▶ _DESCRIPTION OF THE TASK_:
Can you set out every line of the listing below as a numbered list, dropping the blank lines and leaving the pictures out?

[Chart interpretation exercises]

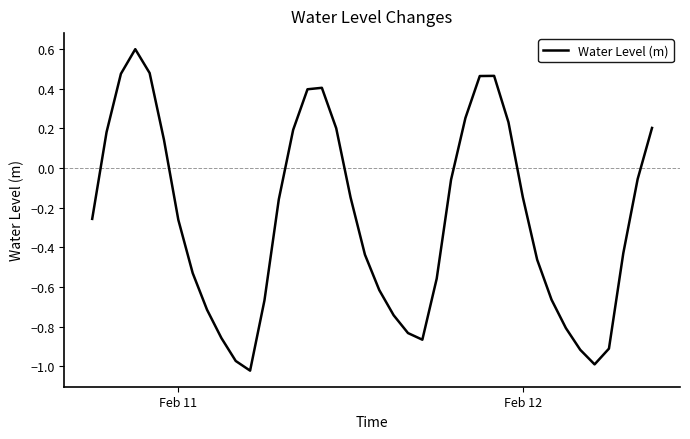

What is the maximum value shown in the chart?

0.6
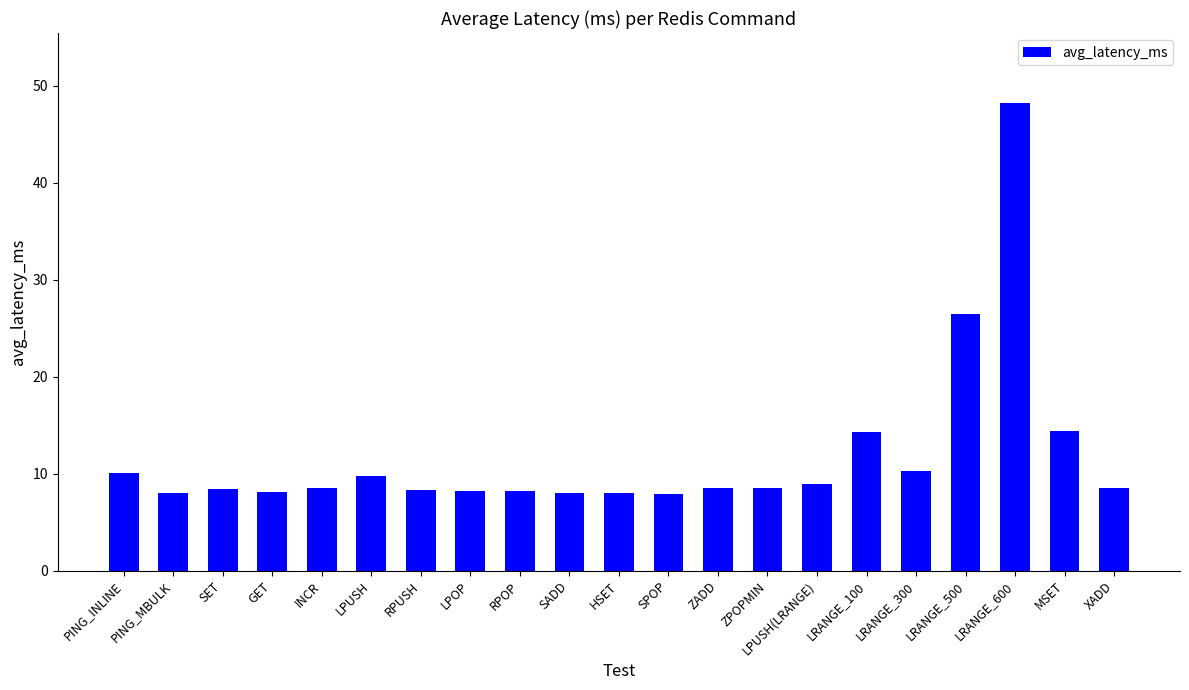

What is the approximate value at LRANGE_300?

10.3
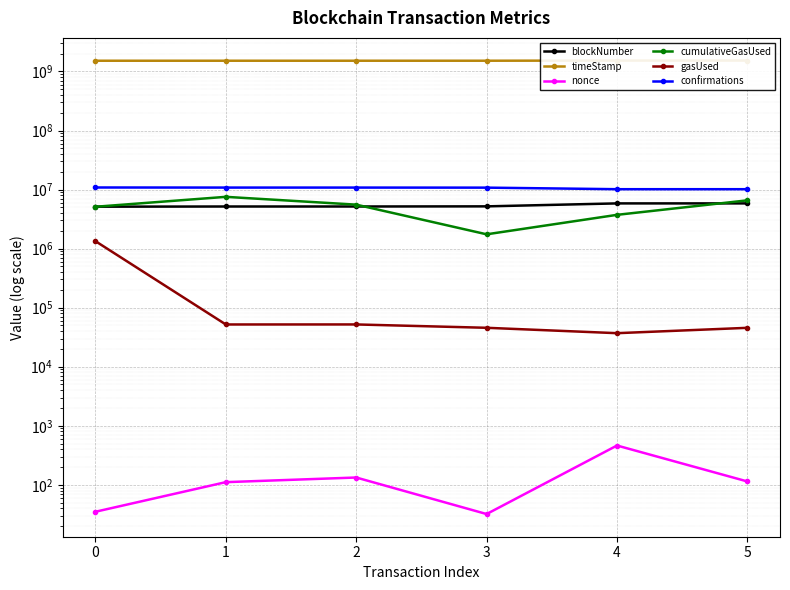

Count the number of categories in the chart.

6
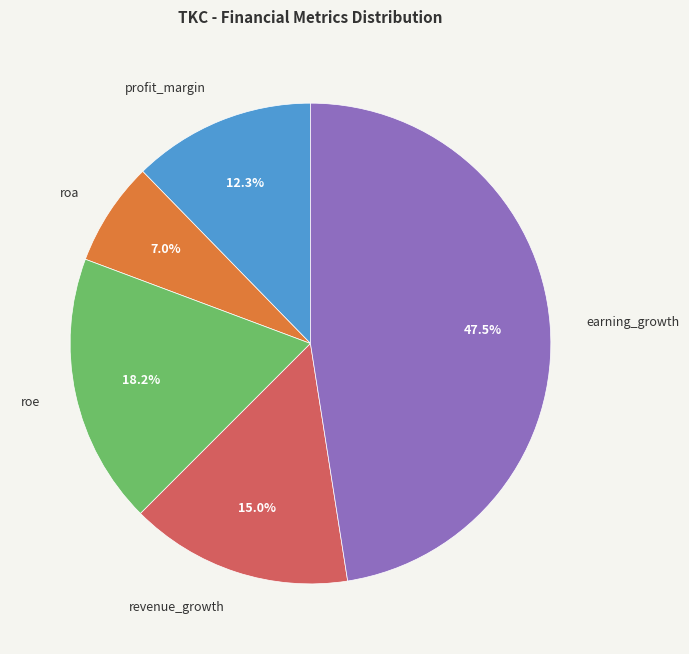

True or false: roe accounts for 9% of the total.

False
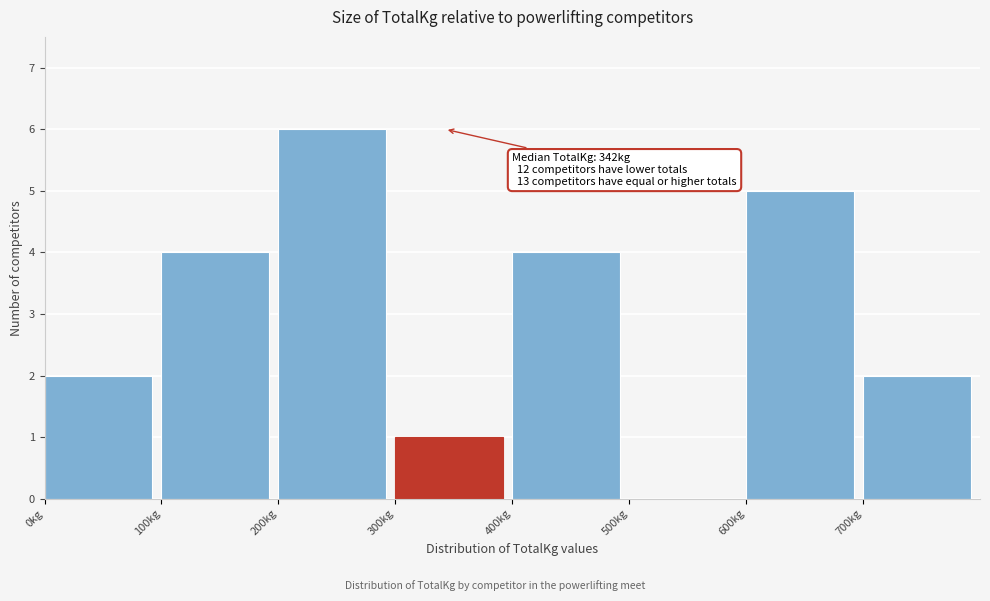

Over which range of the x-axis is the bar tallest?

200 to 300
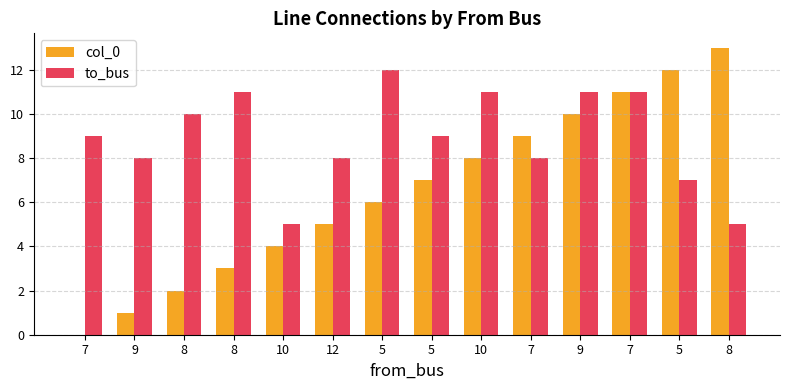

How many positive values does the col_0 series have?

13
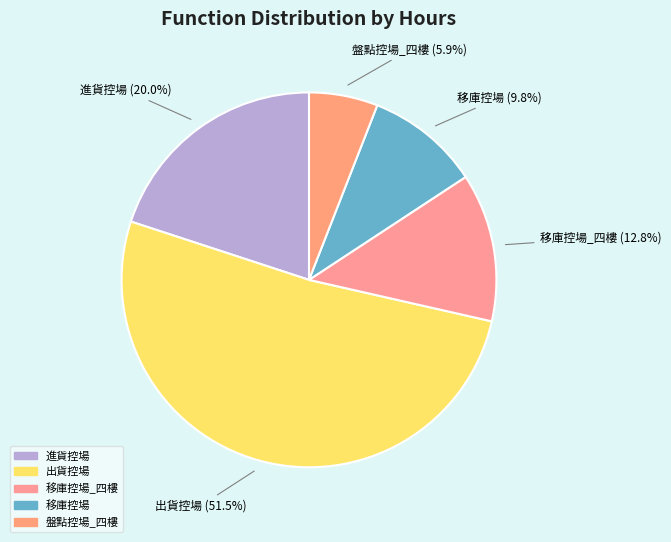

How many slices are in this pie chart?

5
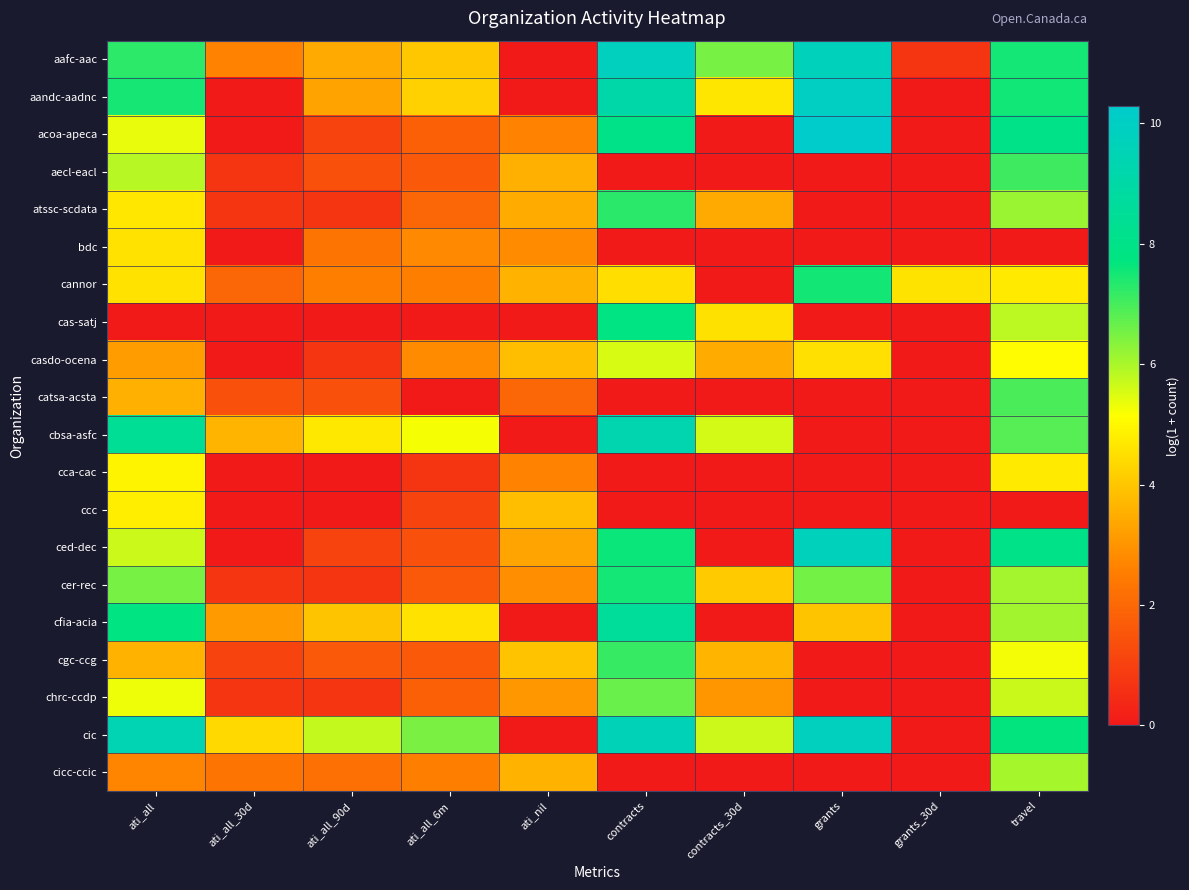

Rank the series at ati_all_6m from highest to lowest value.

cic, cbsa-asfc, cfia-acia, aandc-aadnc, aafc-aac, casdo-ocena, bdc, cannor, cicc-ccic, atssc-scdata, acoa-apeca, chrc-ccdp, aecl-eacl, cer-rec, cgc-ccg, ced-dec, ccc, cca-cac, cas-satj, catsa-acsta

▶ _TASK ANSWER_:
1. What is the maximum value shown in the chart?
2. 0.6
3. What is the approximate value at LRANGE_300?
4. 10.3
5. Count the number of categories in the chart.
6. 6
7. True or false: roe accounts for 9% of the total.
8. False
9. Over which range of the x-axis is the bar tallest?
10. 200 to 300
11. How many positive values does the col_0 series have?
12. 13
13. How many slices are in this pie chart?
14. 5
15. Rank the series at ati_all_6m from highest to lowest value.
16. cic, cbsa-asfc, cfia-acia, aandc-aadnc, aafc-aac, casdo-ocena, bdc, cannor, cicc-ccic, atssc-scdata, acoa-apeca, chrc-ccdp, aecl-eacl, cer-rec, cgc-ccg, ced-dec, ccc, cca-cac, cas-satj, catsa-acsta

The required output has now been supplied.